『力を込めて』
力を込めて殴ってやったんだ!
元の形が分からなくなるまで殴ってやったんだ!
だって君が悪かったから。
僕を怒らせた君が悪かったから
だから殺意を持って君を殴った。
悪かったとは思ってるよ。
そんなに殴るつもりはなかったんだ。本当さ
でも一度込めたら中々消えなくて
殺意はきっと愛を含んでいて
それが心地良かったんだ。
それでもね、
僕は別に君を傷つけたかったわけではないし
君に嫌われたかったわけでもない。
信じられないかもしれないけれど、
君のことを愛しているんだ。本当に
込めた力は愛なんだ。
受け取ってくれてありがとう
大好きだよ。
『巡り会えたら』
いつかいつの日にか
貴方とまた巡り会えたとしても、
私は貴方のことなんて忘れて
呑気に笑っているかもしれない。
その時はどうか頬を撫でてね。
貴方の手の温もりはきっと忘れないはずだから。
だけどもし、それでも私が気がつかなかったら。
その時はどうぞ私を殴って。
打って。蹴って。踏んで。切って。刺して。
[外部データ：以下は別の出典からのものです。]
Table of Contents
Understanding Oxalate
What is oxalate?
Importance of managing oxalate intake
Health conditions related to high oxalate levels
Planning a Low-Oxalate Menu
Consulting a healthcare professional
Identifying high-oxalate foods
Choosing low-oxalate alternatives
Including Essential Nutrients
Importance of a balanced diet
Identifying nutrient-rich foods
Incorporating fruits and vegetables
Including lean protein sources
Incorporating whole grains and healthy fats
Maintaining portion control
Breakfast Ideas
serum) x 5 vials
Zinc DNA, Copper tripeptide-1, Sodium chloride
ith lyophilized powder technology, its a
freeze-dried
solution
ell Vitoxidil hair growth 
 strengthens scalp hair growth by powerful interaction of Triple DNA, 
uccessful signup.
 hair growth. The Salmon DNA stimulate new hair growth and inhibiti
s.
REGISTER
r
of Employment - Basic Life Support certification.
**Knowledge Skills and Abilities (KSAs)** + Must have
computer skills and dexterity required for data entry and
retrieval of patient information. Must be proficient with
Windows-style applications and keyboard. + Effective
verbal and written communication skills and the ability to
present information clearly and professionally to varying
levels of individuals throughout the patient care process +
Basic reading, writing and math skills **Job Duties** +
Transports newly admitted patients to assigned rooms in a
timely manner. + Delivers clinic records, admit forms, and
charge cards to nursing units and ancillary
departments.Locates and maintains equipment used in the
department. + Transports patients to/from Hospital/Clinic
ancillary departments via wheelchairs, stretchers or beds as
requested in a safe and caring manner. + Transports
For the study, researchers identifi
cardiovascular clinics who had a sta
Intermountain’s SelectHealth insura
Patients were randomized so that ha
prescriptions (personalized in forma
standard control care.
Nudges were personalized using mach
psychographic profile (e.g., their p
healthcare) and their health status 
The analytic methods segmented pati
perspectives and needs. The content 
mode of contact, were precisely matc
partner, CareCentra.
焼いて。
気が済むまで貴方の好きなようにして。
それでも気がつかないようなら、
きっとそれはもう私ではないのだわ。
だからその時は、ね、分かるでしょう。
その時は貴方がそれの心臓を止めるの。
それじゃあどうか、また巡り会えますように。
貴方の幸福を願っているわ。
『秋恋』
この季節、私は世界で一番美しく在れる。
どんなに強く輝いていたって、
見えなければ無いのと同じでしょう?
私だけがここに在る。
他の奴らなんて目じゃ無いわ。
今この場にいるものたちの中で、私が一番輝いている。
だからどうか目移りしないで
南の空を見つめなさい。
18番目の輝きだって、今ばかりは一等綺麗な筈だから。
秋の夜は魚の口に恋をする。
フォーマルハウトはすぐそこに。
『時間よ止まれ』
時間よ止まれと君が願うから、
世界の時計を壊してきた。
時計の針はもうどこも指していないよ。
秒分時間に囚われず、生きたいように生きたら良い。
混沌とした不規則な世界で、
君の時間は止まるのだろうか。
『鳥かご』
鳥かごの中から飛び出した鳥が、
いつかここに帰ってくるのではないかと思い、
せっせと水と餌の交換をしている彼女を
鳥かごの中に閉じ込めてしまいたいと思うのだ。